Reliability is a term that is commonly used in our daily lives. Some cars are sought after for their high reliability; others are avoided for the opposite reason. Reliability is an expectation people have of their friends, bosses, and salaries, but its exact meaning may vary depending on the situation.

However, when it comes to electrical connectors, there is a precise definition of reliability. In simple terms. Reliability is "the probability that a connector will perform as required for a given period of time and under a given environmental and/or mechanical stress".

This definition indicates that there is a defined set of performance levels that must be maintained over a defined period of time when the connector is operating under defined conditions. Since any or all of these will vary with the application, the reliability specification of a connector is a function of all three.

What is a connector? Construction Basics

So, what exactly is a connector? The general definition of a connector is that it "provides a separable connection between two elements of an electronic system without unacceptable signal distortion or power loss".

The two key components of this definition are "separable" and "unacceptable" performance loss, both of which depend on the application of the connector and its electrical and environmental requirements.

Below is a simplified diagram of a connector showing the main components as well as a close-up of the contact surface and interface.

Electrical Connector Failure Modes and Mechanisms

If nothing ever failed, connector reliability would be a non-issue.
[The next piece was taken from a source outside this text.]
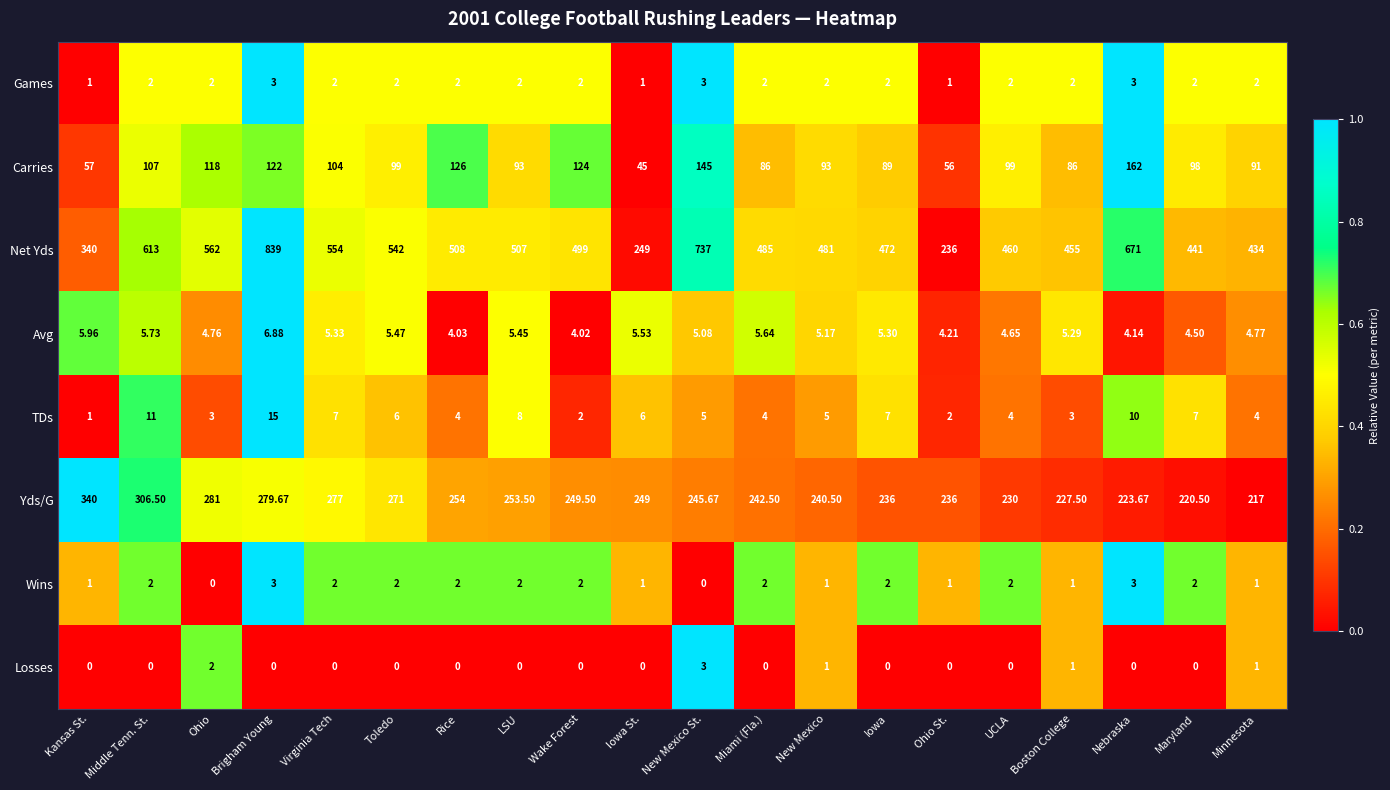

What is the total value across all series at Miami (Fla.)?

827.1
When looking at what can go wrong in a connector, though, we can distinguish between failure modes and failure mechanisms. A failure mode is the particular way that the connector could fail functionally compared to the application requirements—for example, contact resistance that exceeds the specification or unacceptably high insertion force are both failure modes. A failure mechanism is a cause of a failure mode—for example, mechanical vibration and electrical overstress are both mechanisms that may lead to failure.
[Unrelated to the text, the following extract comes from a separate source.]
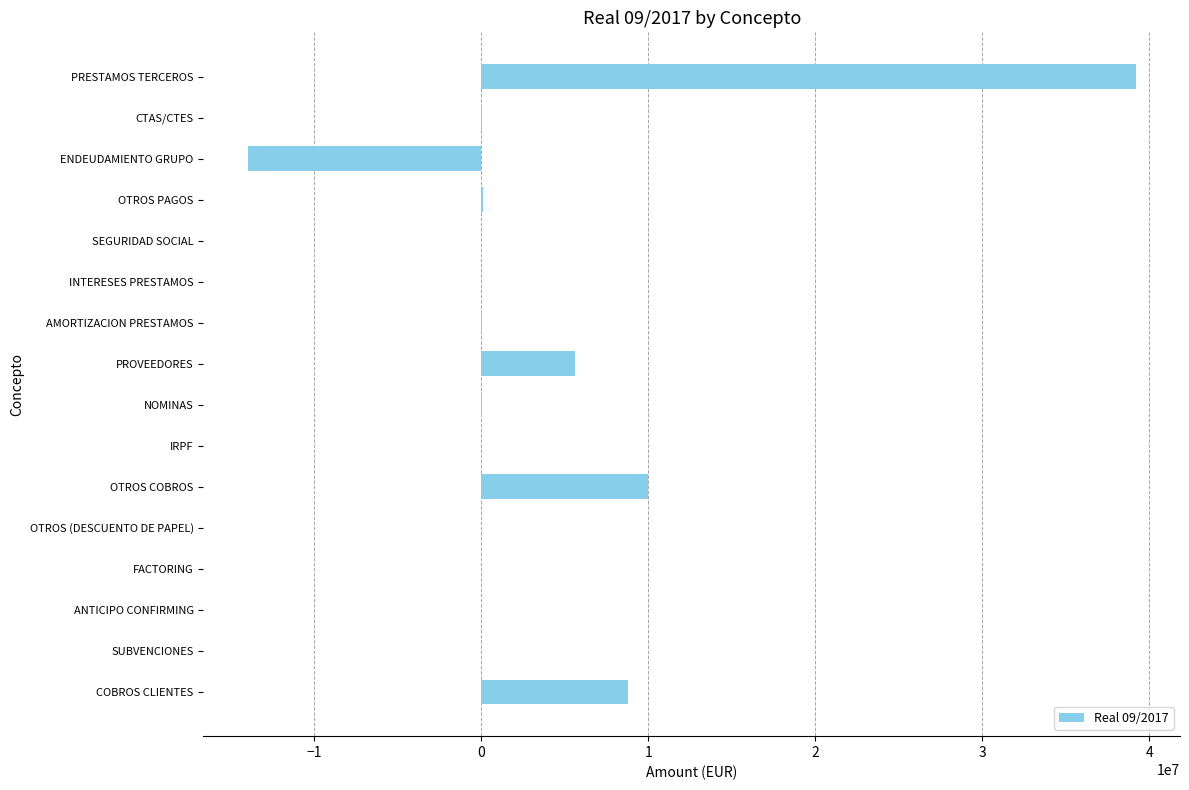

Count the number of values greater than 47434.

8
Here are some common failure mechanisms and their typical failure modes:

Failure Mechanism

Typical Failure Mode

Mechanical stress: vibration, shock, sustained bending stresses, repeated mating and un-mating

Damage to connector shell and key; mis-mating and circuit damage; excessive wear leading to intermittent or open connections

Excessive high temperatures

Insulation breakdown; increased contact resistance

Excessive low temperatures

Damage to non-metallic components

High humidity

Increased contact resistance, corrosion

Determining the Best Electrical Connectors: Measuring Connector Reliability

How do we develop reliability metrics for connectors? In most fields, reliability is determined using one of three available methods:

1. Actual use: monitors the performance of the product in service.

2. Predictive: predicts the reliability based on a model developed through empirical studies and/or testing.

3. Physics-of-failure: identifies potential failure mechanisms and develops an accelerated failure-testing program to induce failures and hence predict real-world performance.

For a number of reasons, though, these techniques are not suitable for connectors. Standard statistical metrics such as MTTF and MTBF (Mean Time To Failure and Mean Time Between Failures, respectively) are difficult to obtain. Instead, connector manufacturers give a set of guaranteed electrical and mechanical operating specifications and a set of qualification tests that sample products have passed.